Her childhood comes back to her in glimpses, fleeting moments, rather than as one, long narrative. She remembers a yellow gingham dress she wore, and hating Grade 7 and 8. She remembers little outfits her mother would make for her and her four sisters when she took them up to the old folks' home to do singing routines to entertain the elderly. She remembers music always, everywhere, filling the house, her father's "beautiful, beautiful" singing voice, the children all playing piano, a grandfather who had a violin. As early as three years old, she was singing in the local United Church choir. She later sang in the Hamilton Children's Choir, and her parents would drive her faithfully to performances.

How was her childhood formative? She pauses, hating the routine nature of the question, it seems. "It's more like my parents being really supportive and not enforcing that I do something that was more business-oriented," she replies.

She also balks at questions about her musical influences, because there have never been any clear ones. She has eclectic listening habits. She likes reggae, hip-hop, PJ Harvey. In Grade 10, she remembers liking bands, such as the Replacements, that had "a kind of beautiful-loser quality, like they were just writing what came to them and didn't seem that they were tailored for anything other than documenting their own perspective." When she attended Queen's University in Kingston -- where she took courses in philosophy and women's studies before quitting in 1993 after three years to pursue her music -- she remembers hanging out with members of the Tragically Hip when they were just starting out. Some of then were friends with her sister, Mary, a musician. "I remember thinking that I wanted to save up money and buy them a vacation or something," Harmer says with a laugh. Being on the road was tiring -- she could see that. And romantic. Heroic even.

And I knew by the time On the stove That you were no longer Mine alone I guess we're all Just out on loan And everybody is only Their own -- from Coffee Stain

Don't think, from the dreamy quality of her responses and her lyrics, that Harmer is all sentiment and sweetness. Beneath her ethereal exterior, she's hearty as a willow tree. "I like having stamina," she says of her gruelling tour schedule. Asked if she was surprised when a big label picked up her album, she replies slyly: "Ooh, I knew it was hot.
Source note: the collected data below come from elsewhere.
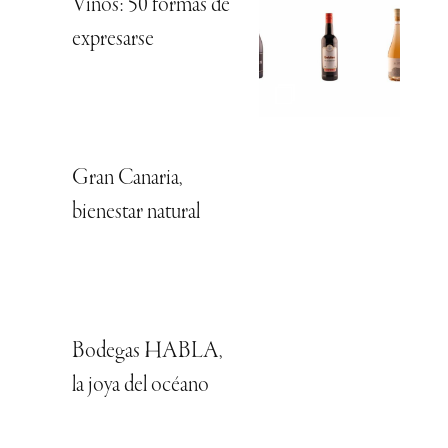
Vinos: 50 formas de
expresarse
Gran Canaria,
bienestar natural
Bodegas HABLA,
la joya del océano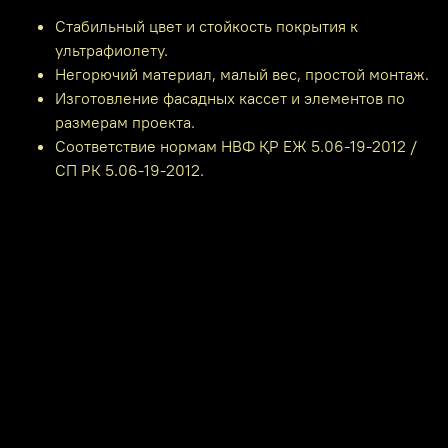
Стабильный цвет и стойкость покрытия к
ультрафиолету.
Негорючий материал, малый вес, простой монтаж.
Изготовление фасадных кассет и элементов по
размерам проекта.
Соответствие нормам НВФ ҚР ЕЖ 5.06-19-2012 /
СП РК 5.06-19-2012.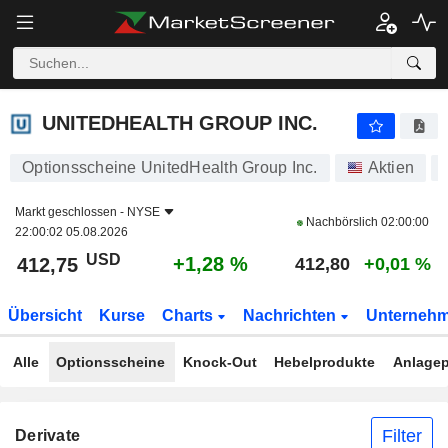
UNITEDHEALTH GROUP INC.
412,75
$
+1,28 %
UNITEDHEALTH GROUP INC.
Optionsscheine UnitedHealth Group Inc.
Aktien
Markt geschlossen -
NYSE
Nachbörslich
02:00:00
22:00:02 05.08.2026
USD
+1,28 %
412,75
412,80
+0,01 %
Übersicht
Kurse
Charts
Nachrichten
Unterneh
Alle
Optionsscheine
Knock-Out
Hebelprodukte
Anlagep
Filter
Derivate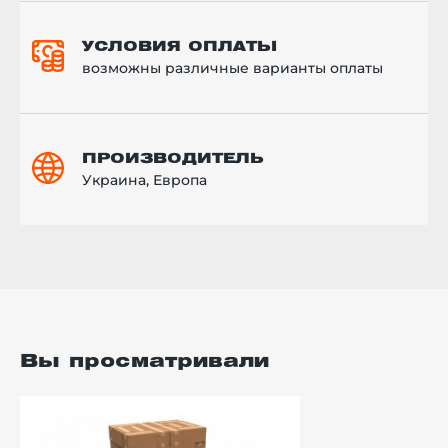
УСЛОВИЯ ОПЛАТЫ
возможны различные варианты оплаты
ПРОИЗВОДИТЕЛЬ
Украина, Европа
Вы просматривали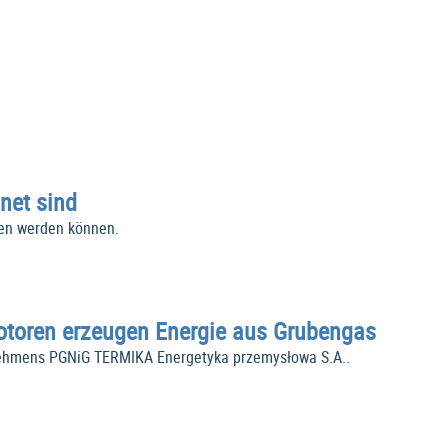
net sind
ben werden können.
toren erzeugen Energie aus Grubengas
rnehmens PGNiG TERMIKA Energetyka przemysłowa S.A..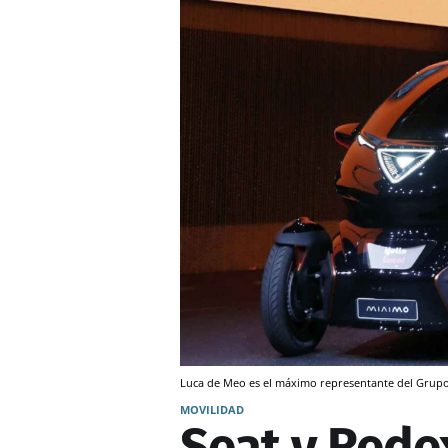
Luca de Meo es el máximo representante del Grupo 
MOVILIDAD
Seat y Rede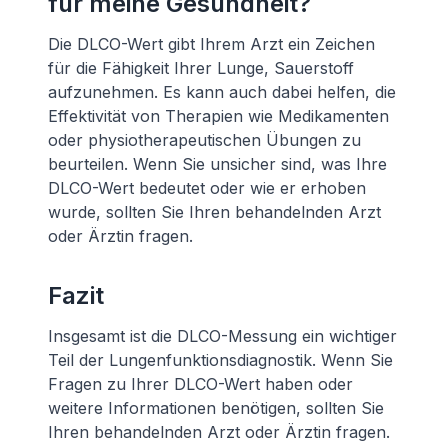
für meine Gesundheit?
Die DLCO-Wert gibt Ihrem Arzt ein Zeichen
für die Fähigkeit Ihrer Lunge, Sauerstoff
aufzunehmen. Es kann auch dabei helfen, die
Effektivität von Therapien wie Medikamenten
oder physiotherapeutischen Übungen zu
beurteilen. Wenn Sie unsicher sind, was Ihre
DLCO-Wert bedeutet oder wie er erhoben
wurde, sollten Sie Ihren behandelnden Arzt
oder Ärztin fragen.
Fazit
Insgesamt ist die DLCO-Messung ein wichtiger
Teil der Lungenfunktionsdiagnostik. Wenn Sie
Fragen zu Ihrer DLCO-Wert haben oder
weitere Informationen benötigen, sollten Sie
Ihren behandelnden Arzt oder Ärztin fragen.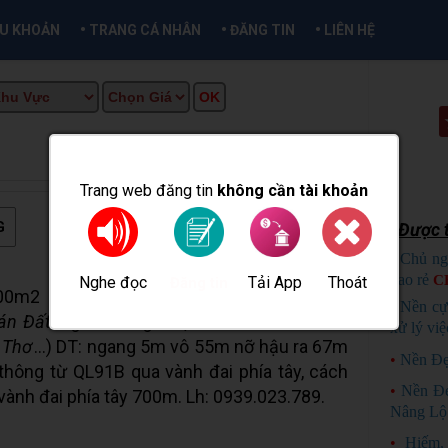
•
•
•
ỀU KHOẢN
TRANG CÁ NHÂN
ĐĂNG TIN
LIÊN HỆ
MUA BÁN TẠI CẦN THƠ INFO
Trang web đăng tin
không cần tài khoản
G
Được t
•
Chủ ng
bao rẻ
C
Nghe đọc
Tải App
Thoát
Đăng tin
0m2 ( Dt thực tế 9000m2) Giá Chỉ: 4Tỷ
•
Nền cự
án Đất
Nghĩ Dưỡng
hoặc
Đầu Tư
Bao Êm...
xử lý việ
 Thơ
...) DT: ngang 5m vô 55m nỡ hậu ra 67m
•
Nền Đẹ
thông từ QL91B qua vành đai phía tây, cách
•
Nền Đ
nh đai phía tây 700m. Lh: 0939.023.789.
Nâng Lộ
•
Hiếm,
You have to have that kind of confidence if you're going to do it."

The decision to go with Universal and Rounder was tough. "I don't think it's a mark of good music whether a major label picks it up or not." She deliberated about whether to sign. "I was at a real crossroads in my career," she admits. One option was to turn Cold Snap Records into a "bona fide label" with someone running it. "I'd learned a lot about what to expect from a record company. They were not going to be the creative oomph behind [the music]" she says. Her solution was to negotiate a deal that suited her. "I was coming to them with a finished product," she offers. "I just let it be known that I had no problem saying no."

Simplicity. Sharp living-in-the-moment experiences. That's what she wants. That's what writing songs feels like for her. They present themselves like epiphanies. "It's a mystery to me, when melodies happen. It's like magic." There's one arresting glimpse she recalled of herself as a child that helps explain her personality: "I remember always wanting to be back in the 1860s." There is a born-into-the-wrong-century quality about Harmer. The great publicity-driven celebrity-hungry juggernaut of modern society is not where beautiful music is made. At least not for her. She prefers to sit at her kitchen table, writing as passionately as it sometimes rains, in the wood-stove-heated farmhouse outside Kingston that she shares with fellow musician Luther Wright. "I like simple things," she says shyly. "I like going to the shed and getting the wood. It's a real connection to what you need to sustain yourself."